Israel’s prime minister, Ariel Sharon, finance minister Binyamin Netanyahu, and foreign minister Silvan Shalom each demanded a retraction.

"You are pouring oil on the fire of our enemies," Mr Sharon was quoted by Y-net news agency as telling Mr Lapid.

"These are grave things that should not have been said," Shaul Mofaz, the defence minister added. "This is the harshest possible statement about the security forces of the state of Israel. I request a retraction."

Mr Lapid responded: "I did not compare Israel to Germany or the Nazis, I just said there is no atonement for the suffering caused to an elderly and helpless woman."

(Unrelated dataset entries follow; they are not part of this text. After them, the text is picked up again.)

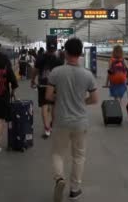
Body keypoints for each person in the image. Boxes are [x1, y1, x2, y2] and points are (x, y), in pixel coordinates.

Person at [45, 38, 99, 202]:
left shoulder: (56, 72)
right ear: (81, 53)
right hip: (80, 122)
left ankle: (59, 179)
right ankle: (75, 190)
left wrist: (61, 98)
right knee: (79, 157)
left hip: (61, 120)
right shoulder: (87, 74)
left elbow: (48, 96)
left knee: (57, 153)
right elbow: (95, 99)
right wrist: (80, 101)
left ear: (65, 53)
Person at [32, 44, 63, 139]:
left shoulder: (40, 58)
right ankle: (52, 124)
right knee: (54, 106)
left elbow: (35, 70)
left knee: (44, 106)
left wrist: (32, 80)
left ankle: (47, 129)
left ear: (47, 48)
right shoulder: (59, 60)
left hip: (42, 85)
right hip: (54, 86)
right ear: (55, 50)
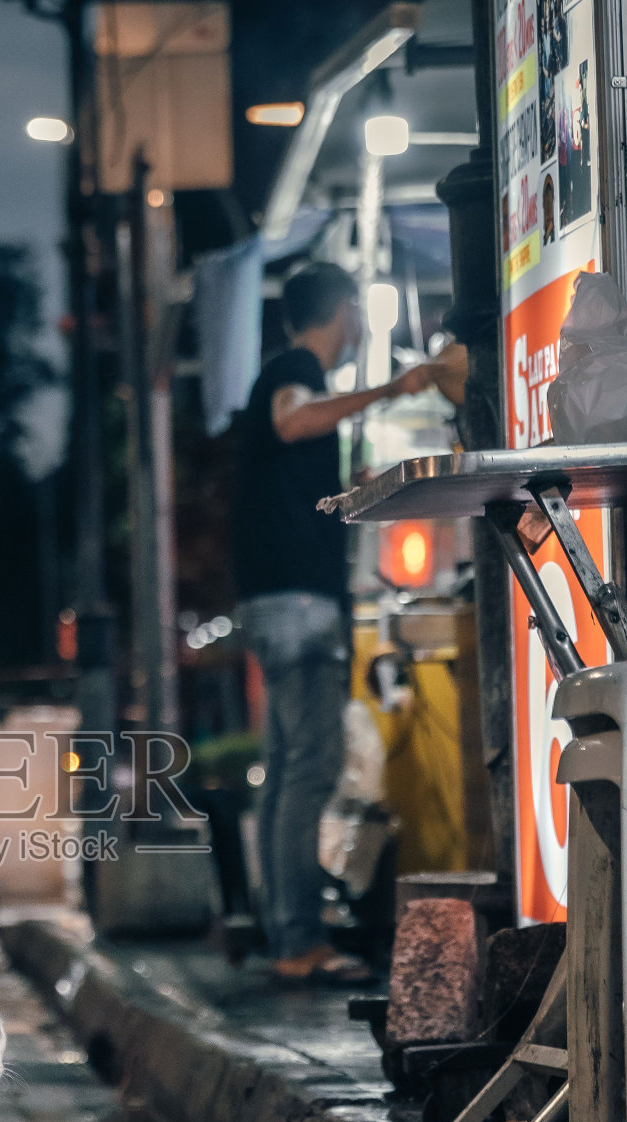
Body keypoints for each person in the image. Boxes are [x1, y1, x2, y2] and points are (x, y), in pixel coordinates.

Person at [233, 261, 436, 985]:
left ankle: (289, 933)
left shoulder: (286, 376)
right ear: (345, 310)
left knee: (288, 773)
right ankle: (296, 942)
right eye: (357, 315)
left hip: (281, 599)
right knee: (307, 773)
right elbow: (294, 419)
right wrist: (392, 388)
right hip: (297, 604)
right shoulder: (292, 370)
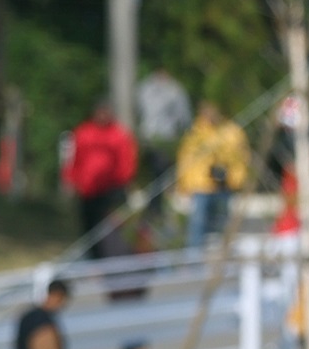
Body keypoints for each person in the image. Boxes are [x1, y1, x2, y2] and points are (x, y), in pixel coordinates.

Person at [63, 103, 138, 259]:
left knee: (110, 228)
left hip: (111, 190)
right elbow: (75, 159)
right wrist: (71, 179)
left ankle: (112, 258)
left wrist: (125, 181)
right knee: (89, 227)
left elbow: (126, 160)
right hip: (88, 190)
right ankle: (93, 259)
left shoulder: (118, 134)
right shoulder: (83, 132)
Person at [174, 101, 249, 249]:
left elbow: (241, 158)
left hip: (225, 186)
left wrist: (236, 179)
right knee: (198, 227)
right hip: (201, 186)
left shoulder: (232, 132)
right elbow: (185, 160)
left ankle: (225, 261)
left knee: (224, 228)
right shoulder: (195, 133)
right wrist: (183, 185)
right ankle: (195, 263)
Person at [135, 68, 192, 230]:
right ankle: (151, 212)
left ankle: (155, 212)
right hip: (147, 141)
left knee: (160, 177)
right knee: (152, 178)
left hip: (164, 141)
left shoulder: (174, 91)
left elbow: (184, 118)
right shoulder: (144, 89)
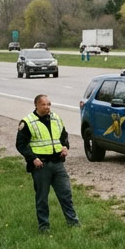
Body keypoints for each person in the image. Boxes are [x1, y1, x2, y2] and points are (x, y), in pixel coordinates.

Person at [16, 94, 80, 232]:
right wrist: (32, 158)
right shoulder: (28, 122)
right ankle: (44, 227)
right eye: (44, 104)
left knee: (66, 194)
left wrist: (65, 147)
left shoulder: (56, 118)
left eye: (49, 104)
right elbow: (21, 145)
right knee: (42, 199)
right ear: (36, 105)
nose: (47, 107)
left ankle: (73, 223)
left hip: (57, 164)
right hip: (41, 166)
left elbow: (63, 136)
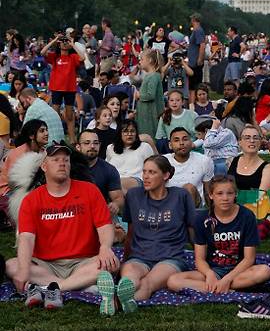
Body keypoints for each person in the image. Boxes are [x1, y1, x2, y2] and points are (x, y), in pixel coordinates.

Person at [6, 143, 119, 308]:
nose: (62, 163)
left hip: (84, 261)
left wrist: (105, 248)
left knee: (112, 263)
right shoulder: (32, 199)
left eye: (66, 160)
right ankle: (80, 285)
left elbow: (105, 226)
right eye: (56, 160)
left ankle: (52, 288)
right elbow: (26, 238)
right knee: (12, 265)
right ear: (44, 166)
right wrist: (24, 270)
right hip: (45, 264)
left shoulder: (90, 190)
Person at [96, 156, 196, 315]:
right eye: (144, 172)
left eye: (152, 172)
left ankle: (115, 303)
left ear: (165, 175)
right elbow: (131, 230)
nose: (146, 177)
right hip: (139, 256)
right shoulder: (134, 196)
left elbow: (192, 230)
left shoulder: (180, 196)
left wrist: (201, 259)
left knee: (147, 283)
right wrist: (126, 258)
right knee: (129, 279)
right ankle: (120, 299)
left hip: (170, 258)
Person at [167, 176, 270, 301]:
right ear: (211, 195)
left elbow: (249, 259)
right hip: (214, 270)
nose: (225, 198)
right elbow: (199, 259)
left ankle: (217, 288)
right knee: (173, 281)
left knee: (264, 271)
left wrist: (228, 279)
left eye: (230, 193)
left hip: (239, 272)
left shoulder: (247, 216)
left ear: (235, 195)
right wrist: (209, 274)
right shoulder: (202, 219)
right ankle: (226, 289)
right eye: (219, 193)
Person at [164, 127, 214, 207]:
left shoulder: (204, 161)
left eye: (185, 139)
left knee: (188, 188)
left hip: (195, 207)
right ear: (170, 145)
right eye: (176, 140)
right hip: (169, 206)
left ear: (191, 142)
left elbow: (208, 191)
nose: (181, 143)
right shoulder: (163, 161)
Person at [106, 119, 155, 193]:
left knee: (117, 185)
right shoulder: (110, 148)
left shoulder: (144, 147)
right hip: (115, 182)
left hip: (137, 180)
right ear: (120, 133)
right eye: (125, 131)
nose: (129, 134)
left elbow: (153, 168)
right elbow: (108, 168)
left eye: (132, 131)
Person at [0, 120, 48, 195]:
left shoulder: (44, 152)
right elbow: (14, 183)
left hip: (30, 188)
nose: (46, 133)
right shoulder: (17, 154)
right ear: (31, 136)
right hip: (9, 191)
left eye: (46, 130)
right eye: (42, 131)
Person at [227, 124, 270, 191]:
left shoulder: (268, 169)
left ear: (260, 142)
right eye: (247, 138)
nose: (252, 141)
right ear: (239, 142)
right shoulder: (231, 161)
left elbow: (262, 196)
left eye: (255, 138)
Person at [136, 49, 165, 139]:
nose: (140, 61)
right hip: (145, 113)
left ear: (150, 60)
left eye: (142, 59)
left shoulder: (153, 76)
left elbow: (150, 95)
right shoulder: (150, 75)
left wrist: (139, 95)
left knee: (148, 137)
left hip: (149, 114)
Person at [187, 14, 206, 105]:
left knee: (194, 87)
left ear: (194, 20)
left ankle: (194, 105)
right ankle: (192, 104)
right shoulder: (196, 31)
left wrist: (200, 59)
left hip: (195, 62)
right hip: (192, 61)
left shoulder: (198, 31)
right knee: (192, 86)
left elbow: (202, 45)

Mr Lapid’s aide, Tzachi Moshe, issued a clarification last night: "There was no connection made to the Holocaust. He was reminded of his grandmother because she was also an old woman."

Forty Palestinians, many civilians, have died in the Rafah operation, during which troops say they have uncovered two tunnels. Rafah residents said Israeli helicopters yesterday directed machine-gun fire at several houses in the camp and doctors reported two wounded, one a ten-year-old boy.

Israeli hawks including army chief-of-staff, Moshe Yaalon, have repeatedly sought to stifle domestic criticism of the army by saying it undermines Israel during a war for its existence.